Yes, but the Federal Trade Commission is asking Congress to step in to make the data-marketing industry more transparent. Unlike consumer reporting agencies that compile and sell your credit score, date-miners like Acxiom don't have to tell individuals what they know about them. Privacy and consumer advocates say that's troubling, since the companies are selling sensitive, potentially embarrassing, and possibly false information about you, and you can't correct errors.
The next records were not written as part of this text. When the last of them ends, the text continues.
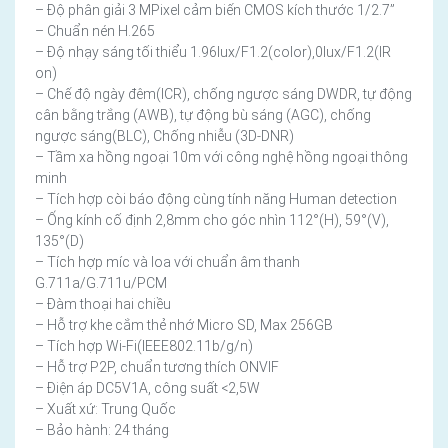
– Độ phân giải 3 MPixel cảm biến CMOS kích thước 1/2.7”
– Chuẩn nén H.265
– Độ nhạy sáng tối thiểu 1.96lux/F1.2(color),0lux/F1.2(IR
on)
– Chế độ ngày đêm(ICR), chống ngược sáng DWDR, tự động
cân bằng trắng (AWB), tự động bù sáng (AGC), chống
ngược sáng(BLC), Chống nhiễu (3D-DNR)
– Tầm xa hồng ngoại 10m với công nghệ hồng ngoại thông
minh
– Tích hợp còi báo động cùng tính năng Human detection
– Ống kính cố định 2,8mm cho góc nhìn 112°(H), 59°(V),
135°(D)
– Tích hợp míc và loa với chuẩn âm thanh
G.711a/G.711u/PCM
– Đàm thoại hai chiều
– Hỗ trợ khe cắm thẻ nhớ Micro SD, Max 256GB
– Tích hợp Wi-Fi(IEEE802.11b/g/n)
– Hỗ trợ P2P, chuẩn tương thích ONVIF
– Điện áp DC5V1A, công suất <2,5W
– Xuất xứ: Trung Quốc
– Bảo hành: 24 tháng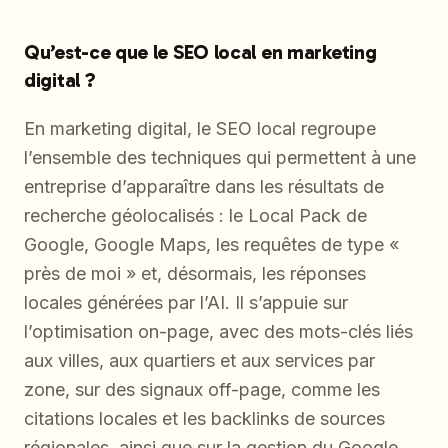
Qu’est-ce que le SEO local en marketing
digital ?
En marketing digital, le SEO local regroupe
l’ensemble des techniques qui permettent à une
entreprise d’apparaître dans les résultats de
recherche géolocalisés : le Local Pack de
Google, Google Maps, les requêtes de type «
près de moi » et, désormais, les réponses
locales générées par l’AI. Il s’appuie sur
l’optimisation on-page, avec des mots-clés liés
aux villes, aux quartiers et aux services par
zone, sur des signaux off-page, comme les
citations locales et les backlinks de sources
régionales, ainsi que sur la gestion du Google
As FTC chairman Jon Leibowitz says, Acxiom and its peers are "the unseen cyberazzi who collect information on all of us," and we should have the right to know what they've found.
How sketchy is this?
If you're worried about Google or Facebook tracking you online, or holes in your iPhone security, this is much worse, says Gizmodo's Condliffe. We sort of knew that commercial data-miners existed, but "Acxiom operates on a terrifying scale," and it's very likely that the company has an ever-growing dossier of 1,500 data points on you. The Times' "alarmist piece" about Acxiom conspiring to serve you "extremely accurate ads" would be more frightening, says Kashmir Hill at Forbes, if, on the same day, on the same page, the paper hadn't run "an alarmist piece about how it's impossible to know a person's age online, and thus impossible to keep creepy old pedophiles from lurking on kids' sites." Well, which is it? The media is sending mixed message on the state of online privacy, and this is just one extreme example.